Hamas’ın tutunmayı beklediği, güvendiği dağlardan Türkiye-AKP yönetimi vardı. Ancak İspanya tam silah ambargosu kararnamesi imzalarken, 207 milyar euro değerinde silah alım anlaşmasını iptal ederken; Belçika, Kanada, İngiltere, İtalya, Fransa, Sloveyna, Şili, Kolombiya, Nikaragua, Brezilya, Hollanda, Bolivya, Çad, Güney Afrika gibi ülkeler ya silah ambargosu başlatıp ya da diplomatik ilişkileri keserken Erdoğan sert cümleler sıralıyordu. Söylem analizinde şu görülür: Gazze’deki savaşı, iç politika konuşulmasın, ekonomi, yoksulluk, yolsuzluk, muhalefete yönelik operasyonlar, belediyeler kayyum atamaları, şirketlere kayyum operasyonları konuşulmasın diye propaganda konusu yapıyordu. Ticaret konusunda bile ‘kestik’ diye açıklamalar yapsa da her seferinde ticaret verilerinde, rota gözlemlerinde sürdüğü ortaya çıkıyordu. Pratiğe gelince Gazze bombardımanına silah sağlayan, siyasi destek sunan, İsrail’in bölgedeki operasyonlarına istihbarat sağlayan ABD-NATO Kürecik Radar Üssü, İncirlik Hava Üssü, Çiğli Hava Üssü gibi üsleri kapatamıyordu. Diğer ülkelere neden somut adım atamdığı çağrıları yaparak odak dağıtmaya çalışıyordu. (Şunu da söylemeli, Gazze’ye ambargoyu kaldırma çağrısı yaparken Halep’te Kürt mahalleleri Şêxmeqsûd ve Eşrefiyê’ye HTŞ-SMO ambargosuna destek olursan; Suriye’deki Kürt kentlerine ambargo kaldırmayıp Nusaybin-Qsmişlo Sınır Kapısı, Şenyurt-Dırbesiye Sınır Kapısı gibi kapıları kapalı tutarsan sözün bağlam tutmaz, ciddiye alınmazsın, inandırıcı olamazsın, barış köprüleri kuramazsın)

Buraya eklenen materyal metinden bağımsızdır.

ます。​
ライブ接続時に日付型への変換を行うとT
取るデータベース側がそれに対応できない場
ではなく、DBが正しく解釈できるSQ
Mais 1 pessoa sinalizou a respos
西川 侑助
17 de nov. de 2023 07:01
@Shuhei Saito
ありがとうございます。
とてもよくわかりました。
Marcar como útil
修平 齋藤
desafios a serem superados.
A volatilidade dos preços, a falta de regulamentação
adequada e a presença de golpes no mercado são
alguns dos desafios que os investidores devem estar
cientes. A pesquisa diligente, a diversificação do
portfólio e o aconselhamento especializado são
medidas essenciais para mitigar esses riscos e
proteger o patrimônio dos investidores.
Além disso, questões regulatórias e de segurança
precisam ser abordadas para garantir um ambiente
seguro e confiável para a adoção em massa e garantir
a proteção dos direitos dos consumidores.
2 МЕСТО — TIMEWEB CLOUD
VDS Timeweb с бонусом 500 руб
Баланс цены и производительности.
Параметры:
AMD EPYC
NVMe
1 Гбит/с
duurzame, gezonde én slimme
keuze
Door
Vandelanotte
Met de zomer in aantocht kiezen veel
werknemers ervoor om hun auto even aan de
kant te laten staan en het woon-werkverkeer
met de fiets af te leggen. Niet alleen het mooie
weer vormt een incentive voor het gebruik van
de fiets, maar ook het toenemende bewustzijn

Suudi Arabistan, BAE, Mısır, Ürdün gibi kritik pozisyondaki ülkeler de zaten Hamas-İhvan-ı Müslimin istemiyorlardı. Körfez ülkelerinin Suudi Arabistan öncülüğünde Katar’ı 2017-2021 kara-hava-denizden ablukaya almalarının nedenlerinden biri de Hamas ve İran’la ilişkileriydi zaten.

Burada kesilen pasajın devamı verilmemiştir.